Generative AI’s Current State, Challenges, and Industry Adoption

The News: Late in the third quarter (Q3) 2023, Pegasystems announced that Pega Infinity 23, the latest version of its low-code enterprise development platform became generally available to customers. The platform incorporates deeper intelligence, low-code, and autonomy capabilities within its entire portfolio of products in a variety of markets, including Pega Platform, Pega Customer Decision Hub, Pega Customer Service, and Pega Sales Automation. You can read the press release announcing the news on the Pegasystems’ website.
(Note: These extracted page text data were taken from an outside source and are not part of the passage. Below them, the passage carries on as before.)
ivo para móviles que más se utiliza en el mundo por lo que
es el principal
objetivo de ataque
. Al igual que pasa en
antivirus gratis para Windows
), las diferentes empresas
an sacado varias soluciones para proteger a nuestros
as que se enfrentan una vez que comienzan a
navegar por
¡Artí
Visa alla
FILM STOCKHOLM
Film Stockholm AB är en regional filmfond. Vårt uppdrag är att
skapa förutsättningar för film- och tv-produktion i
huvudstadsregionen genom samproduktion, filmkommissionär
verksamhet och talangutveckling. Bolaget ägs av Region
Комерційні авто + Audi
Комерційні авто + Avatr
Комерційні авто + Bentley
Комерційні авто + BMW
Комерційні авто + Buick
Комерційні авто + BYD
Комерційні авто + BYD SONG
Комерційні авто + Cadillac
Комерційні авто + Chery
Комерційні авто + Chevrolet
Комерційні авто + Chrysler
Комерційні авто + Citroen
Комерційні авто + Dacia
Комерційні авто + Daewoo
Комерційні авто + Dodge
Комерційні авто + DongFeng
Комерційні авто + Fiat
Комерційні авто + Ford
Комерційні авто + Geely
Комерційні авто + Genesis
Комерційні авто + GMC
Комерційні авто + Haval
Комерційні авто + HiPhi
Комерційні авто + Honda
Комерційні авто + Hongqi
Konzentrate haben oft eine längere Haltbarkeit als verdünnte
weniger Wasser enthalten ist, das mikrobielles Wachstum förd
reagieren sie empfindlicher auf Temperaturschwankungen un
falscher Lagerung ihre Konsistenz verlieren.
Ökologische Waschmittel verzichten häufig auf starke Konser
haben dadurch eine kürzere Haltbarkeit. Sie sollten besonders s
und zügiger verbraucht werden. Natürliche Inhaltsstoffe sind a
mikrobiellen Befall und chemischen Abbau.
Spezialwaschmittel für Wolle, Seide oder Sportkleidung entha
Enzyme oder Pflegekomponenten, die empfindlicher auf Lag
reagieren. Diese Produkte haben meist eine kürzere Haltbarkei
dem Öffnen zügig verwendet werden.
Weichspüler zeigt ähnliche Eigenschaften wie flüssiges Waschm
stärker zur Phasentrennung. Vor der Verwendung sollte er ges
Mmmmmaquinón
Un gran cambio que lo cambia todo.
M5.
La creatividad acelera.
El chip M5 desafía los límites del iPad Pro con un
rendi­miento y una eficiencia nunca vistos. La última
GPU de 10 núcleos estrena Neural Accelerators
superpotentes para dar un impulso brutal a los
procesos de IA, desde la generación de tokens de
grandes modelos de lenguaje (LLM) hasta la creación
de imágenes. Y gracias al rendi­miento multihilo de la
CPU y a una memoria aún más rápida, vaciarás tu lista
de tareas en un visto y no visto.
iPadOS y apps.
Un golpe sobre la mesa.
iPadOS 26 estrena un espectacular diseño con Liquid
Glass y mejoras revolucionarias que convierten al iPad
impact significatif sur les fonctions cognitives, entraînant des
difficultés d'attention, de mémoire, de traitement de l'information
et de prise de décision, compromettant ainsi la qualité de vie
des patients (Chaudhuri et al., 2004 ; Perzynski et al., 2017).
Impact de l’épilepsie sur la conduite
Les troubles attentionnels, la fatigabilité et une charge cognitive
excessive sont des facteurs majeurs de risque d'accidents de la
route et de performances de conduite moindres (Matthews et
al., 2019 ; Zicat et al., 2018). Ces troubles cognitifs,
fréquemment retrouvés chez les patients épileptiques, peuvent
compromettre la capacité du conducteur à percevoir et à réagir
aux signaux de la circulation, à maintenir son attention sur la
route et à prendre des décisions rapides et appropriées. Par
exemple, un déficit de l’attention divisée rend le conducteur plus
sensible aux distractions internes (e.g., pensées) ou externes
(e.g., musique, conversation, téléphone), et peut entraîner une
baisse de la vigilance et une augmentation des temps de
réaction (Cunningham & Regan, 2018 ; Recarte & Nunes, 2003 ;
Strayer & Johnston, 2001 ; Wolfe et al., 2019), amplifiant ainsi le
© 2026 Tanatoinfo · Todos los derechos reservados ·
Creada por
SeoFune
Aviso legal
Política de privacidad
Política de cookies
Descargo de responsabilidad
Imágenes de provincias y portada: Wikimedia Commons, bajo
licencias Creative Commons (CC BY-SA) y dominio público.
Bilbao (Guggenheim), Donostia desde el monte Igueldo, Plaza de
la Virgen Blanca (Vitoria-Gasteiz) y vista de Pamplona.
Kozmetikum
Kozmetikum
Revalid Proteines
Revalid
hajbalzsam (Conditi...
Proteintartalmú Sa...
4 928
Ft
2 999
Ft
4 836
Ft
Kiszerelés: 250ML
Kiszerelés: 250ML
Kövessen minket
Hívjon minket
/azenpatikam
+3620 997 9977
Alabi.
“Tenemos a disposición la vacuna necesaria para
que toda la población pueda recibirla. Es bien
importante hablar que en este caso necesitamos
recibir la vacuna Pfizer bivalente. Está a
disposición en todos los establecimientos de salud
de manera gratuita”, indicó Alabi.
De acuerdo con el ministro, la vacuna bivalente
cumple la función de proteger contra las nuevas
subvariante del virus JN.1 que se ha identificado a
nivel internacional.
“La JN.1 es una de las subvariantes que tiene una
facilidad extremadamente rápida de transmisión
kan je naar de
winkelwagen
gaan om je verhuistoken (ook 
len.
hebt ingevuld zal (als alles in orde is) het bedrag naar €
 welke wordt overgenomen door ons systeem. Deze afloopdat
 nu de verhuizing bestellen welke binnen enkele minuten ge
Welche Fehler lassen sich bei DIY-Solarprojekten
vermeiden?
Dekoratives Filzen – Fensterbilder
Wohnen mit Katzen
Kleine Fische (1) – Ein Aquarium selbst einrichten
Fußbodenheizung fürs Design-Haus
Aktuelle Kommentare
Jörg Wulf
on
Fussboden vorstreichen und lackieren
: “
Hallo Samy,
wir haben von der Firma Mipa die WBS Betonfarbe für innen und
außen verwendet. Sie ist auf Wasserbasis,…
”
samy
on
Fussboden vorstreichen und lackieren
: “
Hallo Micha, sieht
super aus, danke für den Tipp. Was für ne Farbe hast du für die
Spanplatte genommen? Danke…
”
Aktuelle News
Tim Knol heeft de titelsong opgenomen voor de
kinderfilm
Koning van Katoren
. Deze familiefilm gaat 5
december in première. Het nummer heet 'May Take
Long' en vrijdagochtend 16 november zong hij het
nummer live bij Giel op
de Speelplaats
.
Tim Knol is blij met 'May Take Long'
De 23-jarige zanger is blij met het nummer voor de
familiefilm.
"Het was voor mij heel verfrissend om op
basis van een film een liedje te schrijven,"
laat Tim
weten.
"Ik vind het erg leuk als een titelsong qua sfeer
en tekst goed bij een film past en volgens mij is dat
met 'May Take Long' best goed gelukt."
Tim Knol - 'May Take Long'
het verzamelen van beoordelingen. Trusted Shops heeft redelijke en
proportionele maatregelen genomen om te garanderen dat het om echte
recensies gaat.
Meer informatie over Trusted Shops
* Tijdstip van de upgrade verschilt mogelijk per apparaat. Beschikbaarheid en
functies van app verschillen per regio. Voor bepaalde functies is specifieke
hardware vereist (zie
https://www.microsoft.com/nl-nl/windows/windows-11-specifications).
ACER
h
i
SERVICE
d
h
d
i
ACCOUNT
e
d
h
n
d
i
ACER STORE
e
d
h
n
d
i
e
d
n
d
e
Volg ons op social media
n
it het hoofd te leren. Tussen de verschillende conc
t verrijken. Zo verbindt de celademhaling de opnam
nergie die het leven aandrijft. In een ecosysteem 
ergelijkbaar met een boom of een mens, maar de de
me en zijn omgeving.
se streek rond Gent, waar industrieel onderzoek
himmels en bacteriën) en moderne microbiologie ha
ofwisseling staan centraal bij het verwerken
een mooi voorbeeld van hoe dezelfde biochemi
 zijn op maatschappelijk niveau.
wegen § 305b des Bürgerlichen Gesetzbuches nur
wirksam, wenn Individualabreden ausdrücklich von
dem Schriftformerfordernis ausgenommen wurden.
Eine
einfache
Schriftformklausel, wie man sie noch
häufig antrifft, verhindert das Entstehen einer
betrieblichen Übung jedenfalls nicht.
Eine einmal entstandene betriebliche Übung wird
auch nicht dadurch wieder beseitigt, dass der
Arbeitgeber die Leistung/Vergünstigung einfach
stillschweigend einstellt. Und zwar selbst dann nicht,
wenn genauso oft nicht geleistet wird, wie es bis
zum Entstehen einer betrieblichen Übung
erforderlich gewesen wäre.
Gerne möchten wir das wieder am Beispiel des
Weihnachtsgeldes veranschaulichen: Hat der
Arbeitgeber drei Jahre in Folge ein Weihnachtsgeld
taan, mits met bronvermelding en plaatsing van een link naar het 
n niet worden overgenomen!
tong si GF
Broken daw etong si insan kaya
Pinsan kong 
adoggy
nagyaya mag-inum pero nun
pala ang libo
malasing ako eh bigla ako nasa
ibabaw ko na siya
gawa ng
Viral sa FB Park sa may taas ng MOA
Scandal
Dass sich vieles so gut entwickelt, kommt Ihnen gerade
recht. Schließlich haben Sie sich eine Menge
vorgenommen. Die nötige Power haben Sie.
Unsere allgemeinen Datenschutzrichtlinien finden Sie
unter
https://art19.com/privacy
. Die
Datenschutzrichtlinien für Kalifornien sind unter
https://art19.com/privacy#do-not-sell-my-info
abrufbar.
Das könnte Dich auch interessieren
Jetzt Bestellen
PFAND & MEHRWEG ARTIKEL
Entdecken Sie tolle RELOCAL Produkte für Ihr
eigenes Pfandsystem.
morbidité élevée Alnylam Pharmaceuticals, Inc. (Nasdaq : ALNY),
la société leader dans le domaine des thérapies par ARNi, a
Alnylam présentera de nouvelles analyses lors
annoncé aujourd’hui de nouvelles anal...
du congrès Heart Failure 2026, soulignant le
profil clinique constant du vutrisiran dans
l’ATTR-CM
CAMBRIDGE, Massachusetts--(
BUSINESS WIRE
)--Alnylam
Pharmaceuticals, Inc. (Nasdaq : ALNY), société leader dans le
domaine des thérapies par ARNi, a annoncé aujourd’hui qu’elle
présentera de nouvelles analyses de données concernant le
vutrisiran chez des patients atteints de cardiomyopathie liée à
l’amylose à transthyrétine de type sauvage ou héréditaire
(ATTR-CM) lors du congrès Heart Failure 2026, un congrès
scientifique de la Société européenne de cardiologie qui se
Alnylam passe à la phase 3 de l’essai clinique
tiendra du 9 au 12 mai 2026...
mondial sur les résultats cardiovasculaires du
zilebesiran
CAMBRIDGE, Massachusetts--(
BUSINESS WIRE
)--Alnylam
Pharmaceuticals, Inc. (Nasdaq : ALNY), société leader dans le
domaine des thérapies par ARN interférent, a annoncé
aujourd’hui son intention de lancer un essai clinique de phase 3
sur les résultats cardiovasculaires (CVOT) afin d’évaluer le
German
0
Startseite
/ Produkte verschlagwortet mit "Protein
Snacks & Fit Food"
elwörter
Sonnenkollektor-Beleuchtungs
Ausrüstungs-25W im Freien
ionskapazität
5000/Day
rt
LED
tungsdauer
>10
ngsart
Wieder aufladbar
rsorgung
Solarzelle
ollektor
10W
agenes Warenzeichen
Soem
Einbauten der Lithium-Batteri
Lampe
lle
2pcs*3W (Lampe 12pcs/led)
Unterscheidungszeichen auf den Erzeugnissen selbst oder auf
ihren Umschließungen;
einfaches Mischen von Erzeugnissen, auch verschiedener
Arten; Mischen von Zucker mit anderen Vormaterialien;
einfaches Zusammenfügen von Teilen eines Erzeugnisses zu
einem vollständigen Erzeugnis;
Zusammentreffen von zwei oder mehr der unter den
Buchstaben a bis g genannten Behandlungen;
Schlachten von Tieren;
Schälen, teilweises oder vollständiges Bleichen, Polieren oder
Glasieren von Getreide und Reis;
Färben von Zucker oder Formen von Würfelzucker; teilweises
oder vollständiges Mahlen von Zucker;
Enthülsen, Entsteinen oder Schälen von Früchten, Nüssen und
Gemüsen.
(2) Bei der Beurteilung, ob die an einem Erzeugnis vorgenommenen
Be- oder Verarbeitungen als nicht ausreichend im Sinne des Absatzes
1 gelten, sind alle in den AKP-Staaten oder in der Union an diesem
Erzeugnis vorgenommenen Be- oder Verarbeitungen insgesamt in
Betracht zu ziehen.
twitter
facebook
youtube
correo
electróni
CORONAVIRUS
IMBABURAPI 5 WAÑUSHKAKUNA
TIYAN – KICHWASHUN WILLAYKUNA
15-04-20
I recently had a conversation with Ken Parmelee, senior director, intelligent automation strategy, with Pegasystems, where we spoke about the excitement around the use of generative AI, the demand for more explainability and transparency when using large language models (LLMs) and predictive AI models, the key industries that seem to be on the forefront of adopting AI, and Pega’s approach to rolling out tools and features to help enterprises develop the applications and workflows needed to operate in a data-intensive and world.

Generative AI’s Current State, Challenges, and Industry Adoption

Analyst Take: At the end of Q3 2023, Pegasystems announced the general availability of Pega Infinity 23, the latest version of its low-code enterprise development platform, which infuses generative AI, support for more autonomous capabilities, and the incorporation of low-code tools that allow fusion teams (skilled developers and non-technical workers) to interact and jointly develop new applications, processes, and workflows. Not surprisingly, our conversation was dominated by the topic of AI, and, more specifically, the use of generative AI.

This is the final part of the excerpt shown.